Causes of deforestation in Uganda include encroachment, land grabs and
degazettement of protected areas to agriculture. There is a growing trend of change in land use of protected areas from forest to sugar cane, palm oil, tea or tobacco growing, or industrial expansion. Obua and Agea argue that this is occurring because politicians and investors view protected areas as a ‘land bank’ for future appropriations of
investment (p. 80). Examples include the Bugala Islands, a protected area where an palm oil plantation has now been developed, Namanve central forest reserve (CFR) where an industrial park is now situated, and Pian Upe Wildlife Reserve which has been given over to large-scale agriculture. Other causes of deforestation include: high
population pressure (Uganda’s national human density average is 102 people/km2 compared to the world’s average of 42 people/km2), overexploitation of forest
resources, armed conflict, civil unrest and refugees, weak capacity of the forest sector and market failures (Obua & Agea, 2010, p. 80-82).
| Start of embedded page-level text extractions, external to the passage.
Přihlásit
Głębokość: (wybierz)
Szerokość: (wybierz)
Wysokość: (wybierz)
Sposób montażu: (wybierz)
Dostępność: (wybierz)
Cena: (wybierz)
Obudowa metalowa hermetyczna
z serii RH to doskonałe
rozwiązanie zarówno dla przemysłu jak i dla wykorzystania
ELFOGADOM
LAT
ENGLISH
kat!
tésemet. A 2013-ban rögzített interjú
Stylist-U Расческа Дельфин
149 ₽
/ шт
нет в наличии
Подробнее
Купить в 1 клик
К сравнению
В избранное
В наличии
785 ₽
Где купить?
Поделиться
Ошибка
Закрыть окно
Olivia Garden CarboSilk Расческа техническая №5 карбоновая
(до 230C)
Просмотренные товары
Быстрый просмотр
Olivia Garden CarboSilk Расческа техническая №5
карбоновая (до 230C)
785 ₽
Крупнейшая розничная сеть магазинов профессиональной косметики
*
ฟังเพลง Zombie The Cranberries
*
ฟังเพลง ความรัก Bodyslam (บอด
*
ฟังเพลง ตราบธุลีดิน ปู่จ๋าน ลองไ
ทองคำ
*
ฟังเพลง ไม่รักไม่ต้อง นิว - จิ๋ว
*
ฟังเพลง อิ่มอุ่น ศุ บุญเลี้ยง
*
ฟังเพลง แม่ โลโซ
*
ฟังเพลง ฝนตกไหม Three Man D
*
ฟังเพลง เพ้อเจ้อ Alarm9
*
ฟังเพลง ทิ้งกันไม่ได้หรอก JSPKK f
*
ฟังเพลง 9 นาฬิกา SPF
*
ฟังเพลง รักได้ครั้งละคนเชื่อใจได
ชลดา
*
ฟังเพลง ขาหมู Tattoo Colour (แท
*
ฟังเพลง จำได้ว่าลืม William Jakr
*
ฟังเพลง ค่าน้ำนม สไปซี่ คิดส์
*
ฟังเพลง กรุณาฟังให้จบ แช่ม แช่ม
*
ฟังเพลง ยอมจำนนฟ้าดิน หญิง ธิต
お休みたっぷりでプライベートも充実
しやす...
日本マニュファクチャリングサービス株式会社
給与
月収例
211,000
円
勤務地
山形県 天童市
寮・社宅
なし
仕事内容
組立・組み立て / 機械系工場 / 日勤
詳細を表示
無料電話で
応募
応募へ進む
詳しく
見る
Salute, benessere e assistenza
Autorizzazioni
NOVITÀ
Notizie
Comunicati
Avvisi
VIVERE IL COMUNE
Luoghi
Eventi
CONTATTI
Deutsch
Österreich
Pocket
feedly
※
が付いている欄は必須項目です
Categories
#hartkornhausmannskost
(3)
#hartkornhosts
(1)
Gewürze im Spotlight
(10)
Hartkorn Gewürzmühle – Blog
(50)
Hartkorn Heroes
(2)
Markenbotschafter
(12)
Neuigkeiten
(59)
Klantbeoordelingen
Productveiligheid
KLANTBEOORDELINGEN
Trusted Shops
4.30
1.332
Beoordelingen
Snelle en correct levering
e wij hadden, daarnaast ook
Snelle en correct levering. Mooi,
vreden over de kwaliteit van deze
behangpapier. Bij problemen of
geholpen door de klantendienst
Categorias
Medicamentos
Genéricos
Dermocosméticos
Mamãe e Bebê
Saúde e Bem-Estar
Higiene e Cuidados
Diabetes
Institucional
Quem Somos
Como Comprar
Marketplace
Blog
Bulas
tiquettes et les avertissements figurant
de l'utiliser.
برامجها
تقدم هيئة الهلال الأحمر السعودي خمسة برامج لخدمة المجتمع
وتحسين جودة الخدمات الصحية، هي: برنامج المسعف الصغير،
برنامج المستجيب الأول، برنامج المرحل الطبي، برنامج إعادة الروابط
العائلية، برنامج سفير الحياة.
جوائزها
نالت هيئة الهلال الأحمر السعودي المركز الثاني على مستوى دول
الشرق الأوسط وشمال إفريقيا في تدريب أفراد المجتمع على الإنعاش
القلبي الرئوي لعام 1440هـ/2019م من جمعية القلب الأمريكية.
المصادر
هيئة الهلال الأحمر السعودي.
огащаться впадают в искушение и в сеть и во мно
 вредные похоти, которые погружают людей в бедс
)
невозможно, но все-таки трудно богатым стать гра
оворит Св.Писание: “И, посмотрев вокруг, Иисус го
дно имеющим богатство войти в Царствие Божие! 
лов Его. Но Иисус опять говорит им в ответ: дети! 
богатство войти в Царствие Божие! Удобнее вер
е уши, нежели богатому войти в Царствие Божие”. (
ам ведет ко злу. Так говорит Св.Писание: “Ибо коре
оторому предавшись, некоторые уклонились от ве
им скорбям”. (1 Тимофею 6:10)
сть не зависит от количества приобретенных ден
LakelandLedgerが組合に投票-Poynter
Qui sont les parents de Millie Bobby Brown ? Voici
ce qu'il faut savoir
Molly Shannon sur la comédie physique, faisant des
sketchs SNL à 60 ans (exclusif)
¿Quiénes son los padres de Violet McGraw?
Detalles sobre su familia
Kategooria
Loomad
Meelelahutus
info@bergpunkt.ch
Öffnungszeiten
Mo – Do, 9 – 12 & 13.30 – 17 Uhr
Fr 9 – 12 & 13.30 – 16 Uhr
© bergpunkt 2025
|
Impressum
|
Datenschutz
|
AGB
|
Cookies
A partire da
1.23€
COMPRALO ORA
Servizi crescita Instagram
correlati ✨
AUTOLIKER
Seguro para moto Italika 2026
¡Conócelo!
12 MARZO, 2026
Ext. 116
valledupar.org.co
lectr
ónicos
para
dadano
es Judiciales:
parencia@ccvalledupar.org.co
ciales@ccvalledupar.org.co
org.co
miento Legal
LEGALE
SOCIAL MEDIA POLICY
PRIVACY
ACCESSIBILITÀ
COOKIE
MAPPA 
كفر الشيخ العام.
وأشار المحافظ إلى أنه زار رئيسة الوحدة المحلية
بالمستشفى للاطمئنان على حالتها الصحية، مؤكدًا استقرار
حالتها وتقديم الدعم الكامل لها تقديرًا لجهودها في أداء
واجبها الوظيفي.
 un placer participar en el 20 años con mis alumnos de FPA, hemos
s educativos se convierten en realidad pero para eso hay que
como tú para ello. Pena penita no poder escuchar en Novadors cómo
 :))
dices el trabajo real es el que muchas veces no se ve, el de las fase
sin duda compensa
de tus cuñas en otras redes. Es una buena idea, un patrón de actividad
Ainembabazi and Angelsen (2014) argue that despite the forest policy reform that has taken place in Uganda in recent years, deprivation and exclusion of local forest users still occurs. For example, clan leaders can have undue influence by leading in decision making and defining rules that are followed by the rest of the community (Obua and Agea, 2010, p.85). In addition, a number of scholars have demonstrated that
decentralisation of forest reserves in Uganda has had the effect of reducing forest quality (Banana, Vogt, Bahati, & Gomba-Ssembajjwe, 2007; Jagger, 2010; Turyahabwe,
47 Geldenhuys, Watts, & Obua, 2007). All of these scholars describe the significant impact of institutional failures such as lack of capacity, funds and mandate in the case of local governments. They also argue that selective enforcement of rules takes place on CFRs managed by the NFA (Ainembabazi & Angelsen, 2014, p. 49). Weaknesses in policy such as failure to institutionalise sustainable community participation and the absence of detailed and adequately responsive guidelines to interpret policies, especially from a legal point of view, have affected state protected forests. Also, important decisions regarding forests have tended to be made by senior politicians rather than the NFA. A number of researchers note the lack of effective monitoring and enforcement of rules and regulations, particularly by the government organisations that were established to do this following decentralisation (Turyahabwe & Banana, 2008, p.641).